Za minutę piąta otworzyły się wielkie drzwi do sali, w której miało się odbyć spotkanie. Ku zdumieniu Karin do wejścia zapraszała Barbara. Co ona tu robi? Pewnie udziela się w bibliotece i pomaga w organizacji różnych zebrań.

Jeszcze większe zdziwienie ogarnęło Karin, kiedy zauważyła, że Barbara obejmuje Amandę i obie idą w stronę małego podwyższenia na końcu sali.

- Witam państwa serdecznie - zaczęła głośno i wyraźnie Barbara, zaraz po tym jak wszyscy zebrani zajęli miejsca. – Pewnie niektórzy z państwa mnie znają, ale pozwólcie się krótko przedstawię: nazywam się Barbara Jones, jestem z zamiłowania, ale i z wykształcenia psychologiem. Od wielu lat zajmuję się oprócz wykładów na uczelni, spotkaniami organizowanymi w różnych miejscowościach i dla przeróżnych słuchaczy. – Karin wreszcie dowiedziała się, czym przyjaciółka mamy się zajmuje. Do tej pory nie była pewna, ale także nie miała tyle odwagi, by zapytać.
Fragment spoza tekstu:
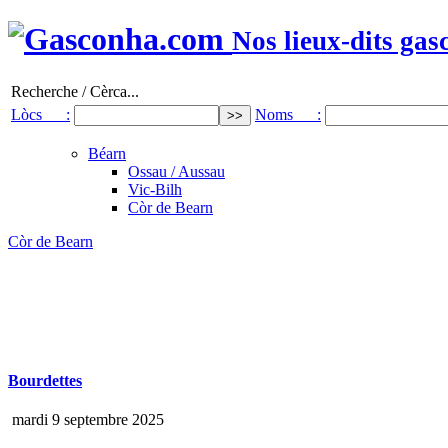
Nos lieux-dits gas
Recherche / Cèrca...
Lòcs :
Noms :
Béarn
Ossau / Aussau
Vic-Bilh
Còr de Bearn
Còr de Bearn
Bourdettes
mardi 9 septembre 2025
Barbara miała w sobie charyzmę i pewność, a jednocześnie spokój i ciepło. Gdy zaczęła opowiadać o swoim życiu, Karin spływały po policzkach łzy. Zauważyła, że nie tylko ona sięga po chusteczkę. Było kilku takich, którzy wycierali nosy, tak głośno, że zagłuszali niektóre słowa Barbary.

- Widzę, że wzruszyliście się. Rozumiem, mnie też, by to ruszyło, gdybym sama przez to nie przeszła i przetrawiła sprawę po stokroć. Proszę mi wybaczyć, ale będę się do was zwracała od tej chwili per wy. Bo skoro już tyle wiecie o moim życiu, to przecież staliście się prawie moimi przyjaciółmi. Zgadzacie się? – zapytała, ale wyglądała, że nie oczekuje żadnej innej odpowiedzi, jak tylko pozytywnej. I nie pomyliła się. Wszyscy, jak jeden mąż, odpowiedzieli, że nie widzą przeszkód.

- Skoro wiecie już co nieco o mnie, pragnę również wam kogoś przedstawić: Oto moja ukochana córka – Amanda.

Karin zesztywniała. Amanda córką Barbary? Jak to? Czy mama o tym wie? O co tu chodzi? Przecież mama mówiła, że synek Barbary zmarł i nigdy więcej nie była już w ciąży. Po śmierci męża alkoholika nie związała się z żadnym mężczyzną. Wiedziała już wtedy, że w jej życiu nie ma miejsca dla facetów.

- Oddam teraz głos Amandzie. Wiem, że w tym momencie jesteście nieco zaszokowani. Przyszliście, by się dowiedzieć, co nieco o szczęściu a tu same tragedie. Jeszcze chwila cierpliwości – powiedziała Barbara z uśmiechem i mrugnęła porozumiewawczo do córki.

- Witam. Mamę moją znacie choć trochę, a mnie wcale. Więc jak to możliwe, że jesteśmy rodziną? Zaraz wam wyjaśnię. Ale najpierw opowiem trochę o sobie.

Karin słuchała z szeroko otwartymi oczami, o tym jak Amanda w czasie matury już była w ciąży. Jak ojciec dziecka, jeszcze przed porodem zostawił ją i nie utrzymuje do dnia dzisiejszego kontaktu. Wiedziała, że Amanda miała chłopaka w ostatniej klasie szkoły średniej, ale że spodziewała się dziecka, nie wiedziała.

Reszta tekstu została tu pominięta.